A new book about paratroop Colonel H. Jones VC, rejects a claim that he may have been killed by his own men at Goose Green in the 1982 Falklands War because they were worried he was leading them into a suicide attack.
The new book, "H.Jones VC: the Life and Death of an Unusual Hero" (published by Hutchinson on March 21) has been exhaustively researched by his friend and fellow officer, General Sir John Wilsey, who retired as Commander in Chief British Land forces in 1996.
General Wilsey has produced medical and anecdotal evidence that Colonel H was killed by a single bullet fired by an Argentine soldier. General Wilsey says Colonel H "was shot only once, in the base of the neck, and from the right".
Commander Rick Jolly's vital evidenceHe quotes medical testimony of Surgeon Commander Rick Jolly, the senior medical officer of 3 Commando Brigade in charge of the Ajax Bay field hospital. "Jolly recalls that he and his men carefully and reverently examined all the bodies in the bitterly cold air, confirming each identity and recording injuries".

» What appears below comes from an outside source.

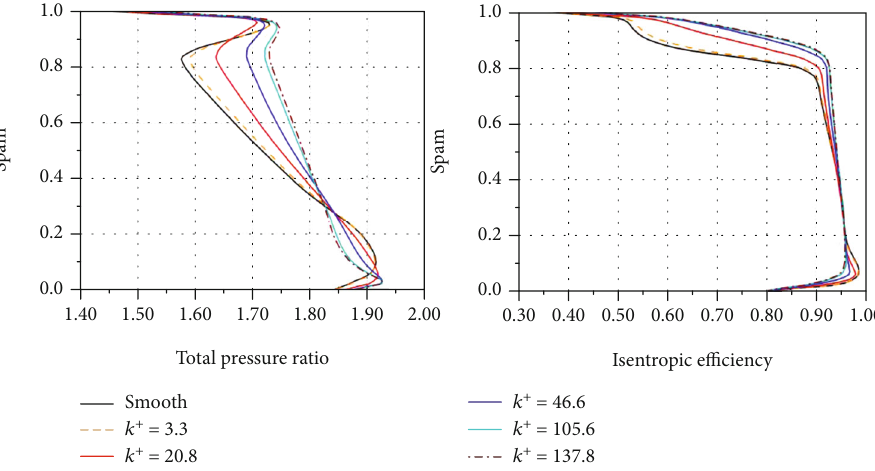
Figure 9: Spanwise variation of performance parameters at the compressor rotor outlet section.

Commander Jolly says the injuries were consistent with the impact and passage of a single bullet. The bullet entered just below the right collar bone. Commander Jolly says: "The only explanation that fitted properly was that H was crouching, perhaps as he ran forward up a slope, and that he was hit from higher ground at close range, from his front and right".
He rejects "as completely untrue" reports that Colonel H had also been shot from behind in the buttocks.
Colonel H. Jones was awarded the Commonwealth's highest medal for valour, the Victoria Cross. He is buried with several other British soldiers in the Falklands at San Carlos.